Now that the results are in and Barack Obama will be the next U.S. president, what changes might his presidency bring for U.S. intellectual property laws? With election day behind us, a review of pre-election reports of Obama’s IP policies may be useful. Many of the Obama-Biden goals for IP are summarized in a fact sheet that was published on the Obama campaign website. Even if only a few of the goals become reality, the next several years will continue to yield interesting developments in the field of IP.
Privacy
President-elect Obama has offered several suggestions for amending U.S. privacy laws. For example, he has proposed protecting sensitive information that is not sector-specific (i.e., not financial or health-related), such as geographic location data. An opposer of the original proposal to renew the USA Patriot Act in 2005, he also supports restrictions on how the government can use its databases of information about public citizens.
Copyrights and Media
The Obama-Biden fact sheet offers few specific proposals relating to copyright law. Although it states that “Intellectual property is to the digital age what physical goods were to the industrial age”, it describes Obama’s goals for copyright protection as simply promoting cooperation in international IP protection standards, and protecting U.S. IP in foreign markets.
However, President-elect Obama provided much more information about his proposals governing how copyrightable content is delivered. His proposals include:
– requiring Internet service providers to provide parents with content-filtering software and tools to prevent children from sharing information online;
– redefining “broadband” in FCC rules to exclude low (200 kbps) speeds;
– requiring “net neutrality” by preventing network service providers from discriminating against web sites and charging higher fees to access out-of-network web sites; and
– reducing the consolidation in media outlet ownership that has occurred in recent years, and emphasizing broadcasters’ public interest obligations to cover local issues and respond to local communities.
Patents
An Obama presidency may yield a continued boom in “clean technology” patents, as he proposes (i) a Clean Technologies Deployment Venture Capital Fund, with investments of $10 billion in each year of a five-year period, and (ii) increased investment in low-carbon coal technologies.
Finally, in what several reporters have called a radical change, President-elect Obama has proposed giving patent applicants the option of requesting a “gold-plated” patent, which would only issue after rigorous public peer review.

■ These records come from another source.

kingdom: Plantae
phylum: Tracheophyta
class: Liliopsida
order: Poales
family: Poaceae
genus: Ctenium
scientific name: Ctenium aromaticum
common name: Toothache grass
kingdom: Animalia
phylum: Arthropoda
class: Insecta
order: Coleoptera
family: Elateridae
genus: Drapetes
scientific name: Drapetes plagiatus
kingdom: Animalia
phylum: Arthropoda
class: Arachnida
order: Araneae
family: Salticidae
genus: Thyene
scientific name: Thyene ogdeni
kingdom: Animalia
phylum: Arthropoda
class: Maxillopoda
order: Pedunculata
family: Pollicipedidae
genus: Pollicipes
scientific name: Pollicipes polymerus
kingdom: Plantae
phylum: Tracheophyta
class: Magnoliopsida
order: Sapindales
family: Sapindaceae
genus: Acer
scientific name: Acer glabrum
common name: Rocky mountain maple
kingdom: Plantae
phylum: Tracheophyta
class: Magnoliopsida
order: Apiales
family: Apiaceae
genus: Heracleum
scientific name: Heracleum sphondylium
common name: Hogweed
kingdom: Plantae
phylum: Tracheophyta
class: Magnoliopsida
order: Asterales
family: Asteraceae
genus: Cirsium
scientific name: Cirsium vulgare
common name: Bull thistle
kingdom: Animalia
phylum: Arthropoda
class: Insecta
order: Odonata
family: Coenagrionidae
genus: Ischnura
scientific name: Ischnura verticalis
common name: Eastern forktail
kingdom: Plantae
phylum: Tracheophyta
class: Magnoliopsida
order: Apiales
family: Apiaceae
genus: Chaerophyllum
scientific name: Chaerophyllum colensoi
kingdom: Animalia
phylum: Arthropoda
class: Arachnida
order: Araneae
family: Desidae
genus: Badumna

The concept of “citizen review” is a repeated theme in the Obama IP fact sheet. How this program will differ from existing Peer-to-Patent program will depend on the benefits offered to applicants who participate in the program, or perhaps whether participation becomes mandatory.
Chances are, and this has proven to be true, that not much attention will be paid to these laws with all the political discourse that has been going on.